И это было правдой. Петька почти с малолетства пристал к Толяну Филонову, который из сельмага, с мотоциклом. На побегушках у него был, зато катался с Толяном без очереди в люльке. Да не только катался – относил какие-то свертки ссыльным, скученно жившим по берегу Тугача, что-то выменивал, что-то Толяну приносил да под прилавок прятал. Через это, не иначе, скоро у него образовалось много мальчишеских сокровищ – и ножик перочинный, и перламутровые пуговицы, игрушки разные: «уди-уди», клоун-гимнаст, кувыркающийся на перекладине, глиняная свистулька, трофейные открытки с актрисами и даже карамель. Теперь Петьке без всякого атаманства подчинялась чуть ли не вся ребятня в округе. За конфету мог заставить и Кан вплавь переплыть. Что голодный пацан из тайги за конфету не сделает, чего не совершит? Зайдет такой в холодную еще реку, стоит, переминается, руками себя по спине трет, оглядывается, а Петька смеется да рукой туда-сюда водит, леденец «петушок» показывает. И плыли. Один чуть не утонул даже, но Петька в воду не полез, не поверил, подумал – его на жалость берут. Спас тогда мальчишку Николай Дмитриевич, который Колян-Жиган, прыгнул навстречу с другого берега. В селе быстро узнали, отчего парнишка в стылую воду полез. Лешка тогда к Петьке подошел, врезал коротко под нос. «Петушка» забрал и тому пареньку Васе, который мало-мало не утоп, отдал. Коварный же Петька, вытирая кровь с пухлых губенок, целый спектакль разыграл – дома на материнские расспросы сказал, что рыжий у него силой леденец отнял.
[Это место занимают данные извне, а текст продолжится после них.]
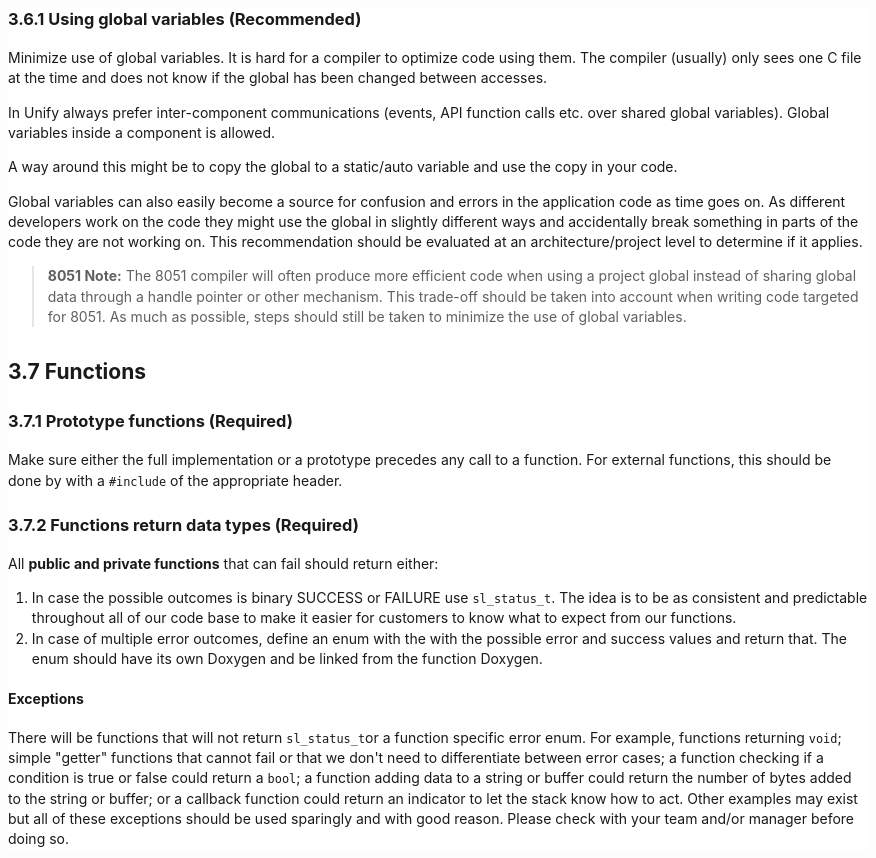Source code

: ### 3.6.1 Using global variables (Recommended) ###

Minimize use of global variables. It is hard for a compiler to optimize code
using them. The compiler (usually) only sees one C file at the time and does not
know if the global has been changed between accesses.

In Unify always prefer inter-component communications (events, API function calls
etc. over shared global variables). Global variables inside a component is
allowed.

A way around this might be to copy the global to a static/auto variable and use
the copy in your code.

Global variables can also easily become a source for confusion and errors in the
application code as time goes on. As different developers work on the code they
might use the global in slightly different ways and accidentally break something
in parts of the code they are not working on. This recommendation should be
evaluated at an architecture/project level to determine if it applies.

>**8051 Note:** The 8051 compiler will often produce more efficient code when
using a project global instead of sharing global data through a handle pointer
or other mechanism. This trade-off should be taken into account when writing
code targeted for 8051. As much as possible, steps should still be taken to
minimize the use of global variables.

## 3.7 Functions ##

### 3.7.1 Prototype functions (Required) ###

Make sure either the full implementation or a prototype precedes any call to a
function. For external functions, this should be done by with a `#include` of
the appropriate header.

### 3.7.2 Functions return data types (Required) ###

All **public and private functions** that can fail should return either:

 1. In case the possible outcomes is binary SUCCESS or FAILURE use
    `sl_status_t`. The idea is to be as consistent and predictable throughout
    all of our code base to make it easier for customers to know what to expect
    from our functions.
 2. In case of multiple error outcomes, define an enum with the with the
    possible error and success values and return that. The enum should have its
    own Doxygen and be linked from the function Doxygen.

#### Exceptions ####
There will be functions that will not return `sl_status_t`or a function specific
error enum. For example, functions returning `void`; simple "getter" functions
that cannot fail or that we don't need to differentiate between error cases; a
function checking if a condition is true or false could return a `bool`; a
function adding data to a string or buffer could return the number of bytes
added to the string or buffer; or a callback function could return an indicator
to let the stack know how to act. Other examples may exist but all of these
exceptions should be used sparingly and with good reason. Please check with your
team and/or manager before doing so.
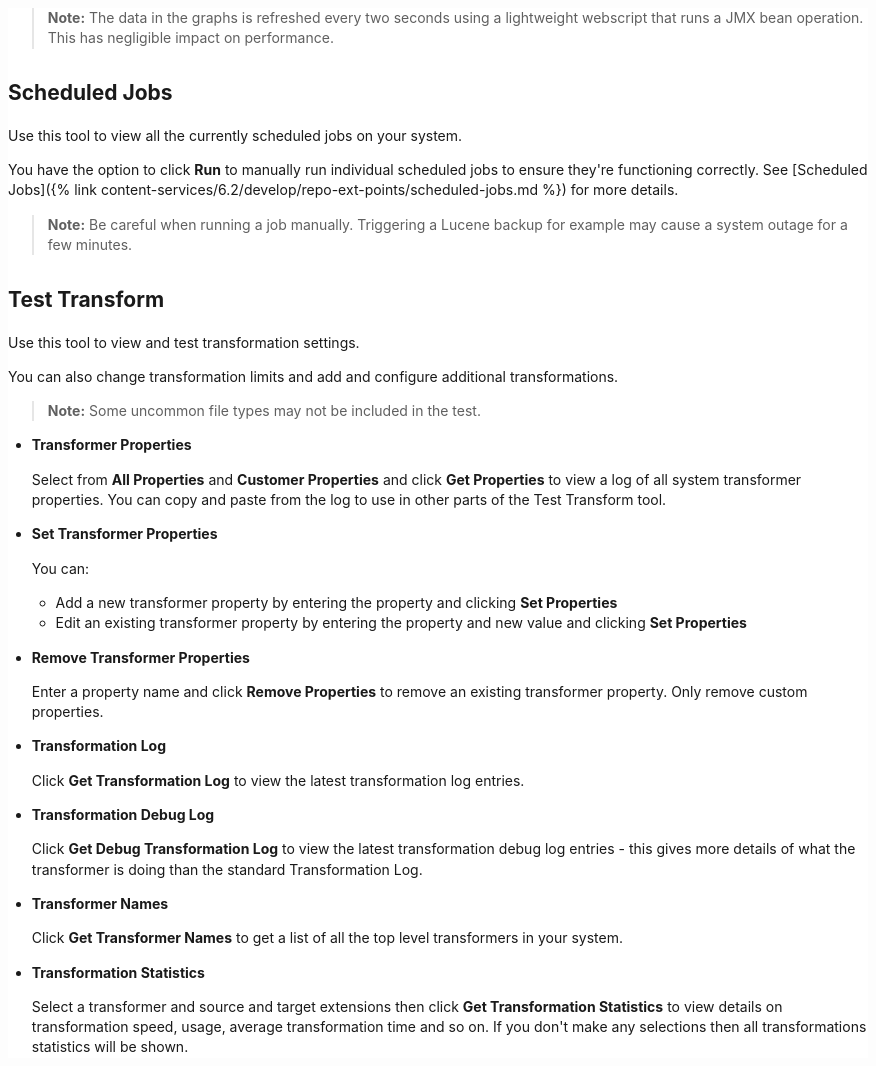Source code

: > **Note:** The data in the graphs is refreshed every two seconds using a lightweight webscript that runs a JMX bean operation. This has negligible impact on performance.

## Scheduled Jobs

Use this tool to view all the currently scheduled jobs on your system.

You have the option to click **Run** to manually run individual scheduled jobs to ensure they're functioning correctly. See [Scheduled Jobs]({% link content-services/6.2/develop/repo-ext-points/scheduled-jobs.md %}) for more details.

> **Note:** Be careful when running a job manually. Triggering a Lucene backup for example may cause a system outage for a few minutes.

## Test Transform

Use this tool to view and test transformation settings.

You can also change transformation limits and add and configure additional transformations.

> **Note:** Some uncommon file types may not be included in the test.

* **Transformer Properties**

  Select from **All Properties** and **Customer Properties** and click **Get Properties** to view a log of all system transformer properties. You can copy and paste from the log to use in other parts of the Test Transform tool.

* **Set Transformer Properties**

  You can:

  * Add a new transformer property by entering the property and clicking **Set Properties**
  * Edit an existing transformer property by entering the property and new value and clicking **Set Properties**

* **Remove Transformer Properties**

  Enter a property name and click **Remove Properties** to remove an existing transformer property. Only remove custom properties.

* **Transformation Log**

  Click **Get Transformation Log** to view the latest transformation log entries.

* **Transformation Debug Log**

  Click **Get Debug Transformation Log** to view the latest transformation debug log entries - this gives more details of what the transformer is doing than the standard Transformation Log.

* **Transformer Names**

  Click **Get Transformer Names** to get a list of all the top level transformers in your system.

* **Transformation Statistics**

  Select a transformer and source and target extensions then click **Get Transformation Statistics** to view details on transformation speed, usage, average transformation time and so on. If you don't make any selections then all transformations statistics will be shown.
Жена лесника Тидя, из татар-камасинцев, пошла разбираться к Липуновым. Сидор с бабой разговаривать не стал, выслал Степаниду. Та долго слушала басурманку, качала головой, теребила натруженные руки о подол. Лесничка долго разорялась сначала, грозилась милицией, но потом, видя, что Степанида сама осуждает, тон поубавила.